The encyclical called for a ban on nuclear weapons, expressing hope for “a suitable disarmament program, with an effective system of mutual control.”
But John XXIII went further, imagining a world in which all arms were eliminated.
“Everyone, however, must realize that, unless this process of disarmament be thoroughgoing and complete, and reach men’s very souls, it is impossible to stop the arms race, or to reduce armaments, or—and this is the main thing—ultimately to abolish them entirely,” he wrote.
“Everyone must sincerely cooperate in the effort to banish fear and the anxious expectation of war from men’s minds. But this requires that the fundamental principles upon which peace is based in today's world be replaced by an altogether different one, namely, the realization that true and lasting peace among nations cannot consist in the possession of an equal supply of armaments but only in mutual trust.”
‘Voice of the conscience of the world’
Pacem in terris received arguably the best reception of any 20th-century encyclical.

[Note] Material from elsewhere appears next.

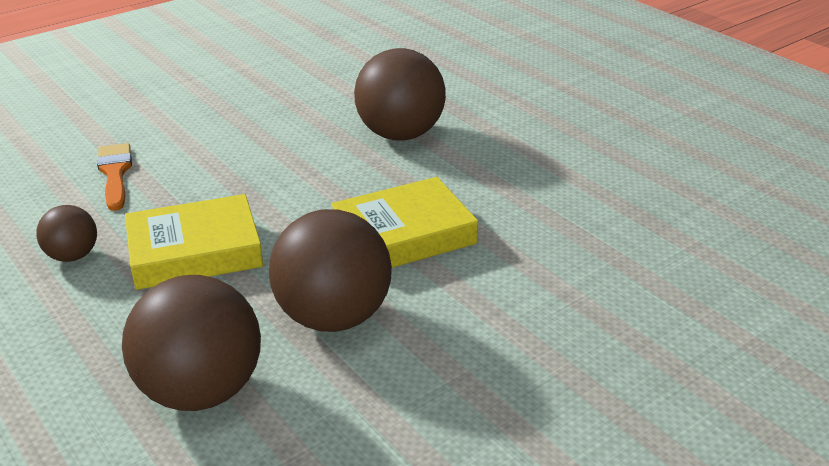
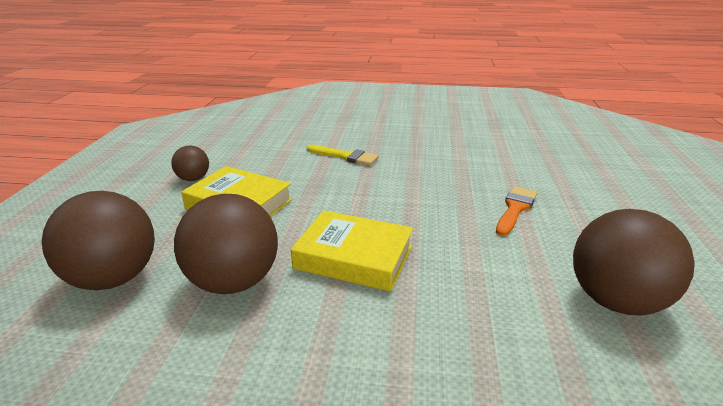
camera: 45 degrees right, 5 degrees down
(115, 173) = (274, 150): orange brush -> orange brush (515, 208)
(222, 141) = (346, 156): none -> yellow brush
(400, 134) = (451, 195): brown ball -> brown ball (616, 301)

It was published in full by the New York Times, while the Washington Post said that the encyclical “is not just the voice of an old priest, nor just that of an ancient Church; it is the voice of the conscience of the world.”
Pacem in terris was cited approvingly by both U.S. Vice President Hubert Humphrey and Pravda’s deputy editor-in-chief Nikolay Inozemtsev, and it was placed in the United Nations archives in New York in recognition of its historic significance. It was even set to music by the French composer Darius Milhaud.
The encyclical continues to inspire Catholics striving for peace in the 21st century.
In his 2013 speech, Francis highlighted John XXIII’s radicalism, his vision of peace not simply as the cessation of warfare but as a far-reaching transformation of human affairs.
“Pacem in terris draws a line that goes from the peace to be built in the hearts of men to reviewing our model of development and of action at all levels so that our world may become a world of peace,” Francis observed. “I ask myself, are we willing to accept this invitation?”
John XXIII’s appeal is no less challenging today than it was 60 years ago.